Information shown

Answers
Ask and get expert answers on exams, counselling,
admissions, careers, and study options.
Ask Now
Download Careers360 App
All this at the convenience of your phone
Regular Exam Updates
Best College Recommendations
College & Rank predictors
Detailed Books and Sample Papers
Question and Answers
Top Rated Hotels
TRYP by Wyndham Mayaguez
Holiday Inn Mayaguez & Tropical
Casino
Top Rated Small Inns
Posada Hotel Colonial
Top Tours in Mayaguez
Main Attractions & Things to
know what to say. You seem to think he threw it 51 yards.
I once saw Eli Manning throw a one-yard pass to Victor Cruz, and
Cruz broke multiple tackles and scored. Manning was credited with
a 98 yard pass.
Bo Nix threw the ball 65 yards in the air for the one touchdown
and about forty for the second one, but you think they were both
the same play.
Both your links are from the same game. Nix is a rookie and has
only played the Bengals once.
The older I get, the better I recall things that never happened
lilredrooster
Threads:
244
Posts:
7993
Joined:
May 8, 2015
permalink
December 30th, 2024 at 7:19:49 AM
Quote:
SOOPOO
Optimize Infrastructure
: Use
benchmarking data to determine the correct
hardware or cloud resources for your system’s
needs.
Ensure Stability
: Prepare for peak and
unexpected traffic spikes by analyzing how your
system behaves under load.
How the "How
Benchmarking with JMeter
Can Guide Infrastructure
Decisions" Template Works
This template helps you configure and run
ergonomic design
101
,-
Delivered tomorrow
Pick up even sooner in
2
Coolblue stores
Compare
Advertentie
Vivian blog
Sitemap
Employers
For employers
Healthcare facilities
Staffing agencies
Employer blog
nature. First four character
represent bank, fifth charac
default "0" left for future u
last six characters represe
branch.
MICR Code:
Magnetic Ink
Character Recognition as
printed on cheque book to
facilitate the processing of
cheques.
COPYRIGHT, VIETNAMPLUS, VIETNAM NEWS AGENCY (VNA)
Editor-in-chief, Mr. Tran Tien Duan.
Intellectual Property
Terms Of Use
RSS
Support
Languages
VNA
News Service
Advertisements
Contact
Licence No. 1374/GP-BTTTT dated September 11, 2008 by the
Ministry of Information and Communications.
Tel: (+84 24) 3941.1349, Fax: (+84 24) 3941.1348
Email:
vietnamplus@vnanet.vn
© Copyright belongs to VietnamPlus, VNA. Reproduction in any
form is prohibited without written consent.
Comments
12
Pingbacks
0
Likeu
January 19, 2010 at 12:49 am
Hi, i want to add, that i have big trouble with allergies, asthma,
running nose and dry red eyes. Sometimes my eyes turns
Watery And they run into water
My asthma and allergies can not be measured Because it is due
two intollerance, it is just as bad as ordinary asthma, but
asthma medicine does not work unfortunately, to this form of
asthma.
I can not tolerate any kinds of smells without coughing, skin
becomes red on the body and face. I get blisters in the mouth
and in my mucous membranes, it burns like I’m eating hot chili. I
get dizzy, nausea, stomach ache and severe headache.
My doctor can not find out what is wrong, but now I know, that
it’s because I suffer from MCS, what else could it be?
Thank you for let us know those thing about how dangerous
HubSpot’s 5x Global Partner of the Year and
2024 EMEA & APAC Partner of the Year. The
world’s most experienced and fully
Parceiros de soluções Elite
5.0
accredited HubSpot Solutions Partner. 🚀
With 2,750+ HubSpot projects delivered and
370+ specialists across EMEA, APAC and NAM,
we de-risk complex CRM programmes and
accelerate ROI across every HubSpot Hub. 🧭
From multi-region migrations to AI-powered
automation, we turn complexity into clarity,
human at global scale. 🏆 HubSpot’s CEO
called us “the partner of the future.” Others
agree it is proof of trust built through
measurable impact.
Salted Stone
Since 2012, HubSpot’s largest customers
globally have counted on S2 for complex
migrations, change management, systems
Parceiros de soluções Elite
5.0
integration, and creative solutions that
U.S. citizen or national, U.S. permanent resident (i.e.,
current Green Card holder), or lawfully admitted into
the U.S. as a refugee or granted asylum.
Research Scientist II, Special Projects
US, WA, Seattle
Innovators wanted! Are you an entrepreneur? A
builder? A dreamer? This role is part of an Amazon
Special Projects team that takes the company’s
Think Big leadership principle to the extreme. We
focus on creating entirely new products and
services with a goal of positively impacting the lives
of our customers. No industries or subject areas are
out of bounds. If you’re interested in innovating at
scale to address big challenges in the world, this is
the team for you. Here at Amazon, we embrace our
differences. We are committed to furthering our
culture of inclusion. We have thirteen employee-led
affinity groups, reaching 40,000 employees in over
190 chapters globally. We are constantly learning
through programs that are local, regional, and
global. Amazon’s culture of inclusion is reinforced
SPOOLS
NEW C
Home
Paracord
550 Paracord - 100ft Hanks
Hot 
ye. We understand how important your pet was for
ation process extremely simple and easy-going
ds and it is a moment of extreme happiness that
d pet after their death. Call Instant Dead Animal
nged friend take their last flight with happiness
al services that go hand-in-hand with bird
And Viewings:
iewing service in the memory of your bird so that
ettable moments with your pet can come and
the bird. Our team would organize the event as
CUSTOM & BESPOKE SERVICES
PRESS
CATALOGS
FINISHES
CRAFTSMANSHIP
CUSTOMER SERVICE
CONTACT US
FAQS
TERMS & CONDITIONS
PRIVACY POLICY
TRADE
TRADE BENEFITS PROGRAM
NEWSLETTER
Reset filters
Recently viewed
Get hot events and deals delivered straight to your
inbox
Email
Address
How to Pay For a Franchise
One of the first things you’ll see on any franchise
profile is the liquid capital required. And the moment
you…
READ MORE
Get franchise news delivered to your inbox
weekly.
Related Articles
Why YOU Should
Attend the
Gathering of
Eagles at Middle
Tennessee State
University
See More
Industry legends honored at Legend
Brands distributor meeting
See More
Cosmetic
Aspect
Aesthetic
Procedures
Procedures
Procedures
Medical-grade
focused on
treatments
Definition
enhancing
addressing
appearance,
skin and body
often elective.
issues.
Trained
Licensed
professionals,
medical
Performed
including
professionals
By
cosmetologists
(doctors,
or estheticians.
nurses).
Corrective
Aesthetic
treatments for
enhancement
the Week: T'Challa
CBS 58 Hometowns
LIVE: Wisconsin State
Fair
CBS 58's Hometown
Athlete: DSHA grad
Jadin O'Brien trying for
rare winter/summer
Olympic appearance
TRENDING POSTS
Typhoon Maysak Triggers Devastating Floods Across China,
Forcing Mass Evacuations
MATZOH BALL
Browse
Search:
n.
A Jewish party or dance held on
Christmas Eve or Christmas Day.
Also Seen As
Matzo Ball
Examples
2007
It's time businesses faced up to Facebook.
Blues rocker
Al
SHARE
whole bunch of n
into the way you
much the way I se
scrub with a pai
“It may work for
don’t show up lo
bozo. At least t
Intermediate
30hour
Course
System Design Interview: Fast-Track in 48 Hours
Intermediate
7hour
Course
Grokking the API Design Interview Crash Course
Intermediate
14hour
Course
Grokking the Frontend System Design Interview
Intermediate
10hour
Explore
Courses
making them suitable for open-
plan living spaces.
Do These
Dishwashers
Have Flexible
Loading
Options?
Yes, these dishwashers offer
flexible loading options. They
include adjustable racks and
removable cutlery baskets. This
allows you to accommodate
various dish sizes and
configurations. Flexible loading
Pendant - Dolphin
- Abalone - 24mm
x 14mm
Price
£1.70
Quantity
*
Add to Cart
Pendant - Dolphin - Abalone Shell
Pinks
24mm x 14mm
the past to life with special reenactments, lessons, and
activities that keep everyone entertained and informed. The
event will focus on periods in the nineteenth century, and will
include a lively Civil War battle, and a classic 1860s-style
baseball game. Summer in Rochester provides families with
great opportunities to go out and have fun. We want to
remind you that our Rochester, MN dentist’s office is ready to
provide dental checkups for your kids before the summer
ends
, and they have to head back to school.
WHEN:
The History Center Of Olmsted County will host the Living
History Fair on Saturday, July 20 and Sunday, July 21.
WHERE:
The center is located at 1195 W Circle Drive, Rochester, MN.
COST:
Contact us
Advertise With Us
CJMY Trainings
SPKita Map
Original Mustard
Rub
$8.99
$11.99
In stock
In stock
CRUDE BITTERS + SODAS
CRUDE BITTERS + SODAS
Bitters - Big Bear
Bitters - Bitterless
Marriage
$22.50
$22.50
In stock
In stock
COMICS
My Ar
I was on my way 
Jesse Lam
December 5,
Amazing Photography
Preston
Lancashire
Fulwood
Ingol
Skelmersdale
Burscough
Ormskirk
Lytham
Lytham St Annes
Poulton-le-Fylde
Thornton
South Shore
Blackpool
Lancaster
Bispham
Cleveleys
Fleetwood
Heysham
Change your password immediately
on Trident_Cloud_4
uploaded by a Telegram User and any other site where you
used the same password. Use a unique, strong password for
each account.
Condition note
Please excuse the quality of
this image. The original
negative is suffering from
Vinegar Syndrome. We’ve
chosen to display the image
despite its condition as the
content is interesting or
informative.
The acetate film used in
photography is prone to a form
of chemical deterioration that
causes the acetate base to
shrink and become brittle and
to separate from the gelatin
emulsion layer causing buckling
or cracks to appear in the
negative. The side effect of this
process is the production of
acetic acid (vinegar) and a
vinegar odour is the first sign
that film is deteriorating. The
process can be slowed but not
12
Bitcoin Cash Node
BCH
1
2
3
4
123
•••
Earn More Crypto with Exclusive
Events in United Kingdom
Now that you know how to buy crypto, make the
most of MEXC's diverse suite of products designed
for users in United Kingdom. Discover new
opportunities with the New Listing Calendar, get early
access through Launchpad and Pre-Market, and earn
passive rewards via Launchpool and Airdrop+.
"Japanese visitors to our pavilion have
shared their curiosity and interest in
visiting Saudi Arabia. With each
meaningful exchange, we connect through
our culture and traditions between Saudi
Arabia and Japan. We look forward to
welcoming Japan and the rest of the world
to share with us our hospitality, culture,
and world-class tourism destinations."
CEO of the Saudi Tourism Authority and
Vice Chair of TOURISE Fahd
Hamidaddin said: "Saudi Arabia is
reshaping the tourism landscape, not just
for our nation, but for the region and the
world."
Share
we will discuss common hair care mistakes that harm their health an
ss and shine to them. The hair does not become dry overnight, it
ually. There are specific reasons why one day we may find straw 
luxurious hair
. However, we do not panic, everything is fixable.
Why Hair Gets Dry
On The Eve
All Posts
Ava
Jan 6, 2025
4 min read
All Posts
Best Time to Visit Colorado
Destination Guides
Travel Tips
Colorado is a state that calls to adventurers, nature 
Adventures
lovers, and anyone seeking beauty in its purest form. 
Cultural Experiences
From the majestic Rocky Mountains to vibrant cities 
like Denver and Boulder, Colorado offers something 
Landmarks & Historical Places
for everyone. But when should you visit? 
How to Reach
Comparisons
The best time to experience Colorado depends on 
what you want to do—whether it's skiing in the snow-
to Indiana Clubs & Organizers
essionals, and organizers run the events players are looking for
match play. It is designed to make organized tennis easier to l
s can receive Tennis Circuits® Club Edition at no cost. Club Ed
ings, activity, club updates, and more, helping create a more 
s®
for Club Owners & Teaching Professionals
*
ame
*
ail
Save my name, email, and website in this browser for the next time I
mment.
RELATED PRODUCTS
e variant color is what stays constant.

Work to be completed
Look above for the line containing "Pendant - Dolphin - Abalone Shell" and the line containing "causes the acetate base to". Transcribe both, with the lines between them, exactly.

Response to the exercise
Pendant - Dolphin - Abalone Shell
Pinks
24mm x 14mm
the past to life with special reenactments, lessons, and
activities that keep everyone entertained and informed. The
event will focus on periods in the nineteenth century, and will
include a lively Civil War battle, and a classic 1860s-style
baseball game. Summer in Rochester provides families with
great opportunities to go out and have fun. We want to
remind you that our Rochester, MN dentist’s office is ready to
provide dental checkups for your kids before the summer
ends
, and they have to head back to school.
WHEN:
The History Center Of Olmsted County will host the Living
History Fair on Saturday, July 20 and Sunday, July 21.
WHERE:
The center is located at 1195 W Circle Drive, Rochester, MN.
COST:
Contact us
Advertise With Us
CJMY Trainings
SPKita Map
Original Mustard
Rub
$8.99
$11.99
In stock
In stock
CRUDE BITTERS + SODAS
CRUDE BITTERS + SODAS
Bitters - Big Bear
Bitters - Bitterless
Marriage
$22.50
$22.50
In stock
In stock
COMICS
My Ar
I was on my way 
Jesse Lam
December 5,
Amazing Photography
Preston
Lancashire
Fulwood
Ingol
Skelmersdale
Burscough
Ormskirk
Lytham
Lytham St Annes
Poulton-le-Fylde
Thornton
South Shore
Blackpool
Lancaster
Bispham
Cleveleys
Fleetwood
Heysham
Change your password immediately
on Trident_Cloud_4
uploaded by a Telegram User and any other site where you
used the same password. Use a unique, strong password for
each account.
Condition note
Please excuse the quality of
this image. The original
negative is suffering from
Vinegar Syndrome. We’ve
chosen to display the image
despite its condition as the
content is interesting or
informative.
The acetate film used in
photography is prone to a form
of chemical deterioration that
causes the acetate base to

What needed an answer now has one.